> Listed entries
+ + + + +

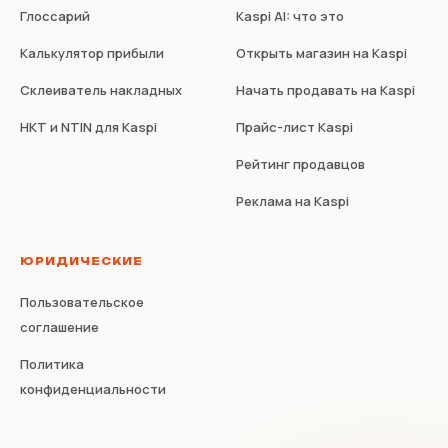
Глоссарий
Kaspi AI: что это
Калькулятор прибыли
Открыть магазин на Kaspi
Склеиватель накладных
Начать продавать на Kaspi
НКТ и NTIN для Kaspi
Прайс-лист Kaspi
Рейтинг продавцов
Реклама на Kaspi
ЮРИДИЧЕСКИЕ
Пользовательское
соглашение
Политика
конфиденциальности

+ + + + +

> Request
Extract every line of text from the entries above, reproducing each one verbatim and in its original order. Leave the pictures out of your answer.

> Your response
Глоссарий
Kaspi AI: что это
Калькулятор прибыли
Открыть магазин на Kaspi
Склеиватель накладных
Начать продавать на Kaspi
НКТ и NTIN для Kaspi
Прайс-лист Kaspi
Рейтинг продавцов
Реклама на Kaspi
ЮРИДИЧЕСКИЕ
Пользовательское
соглашение
Политика
конфиденциальности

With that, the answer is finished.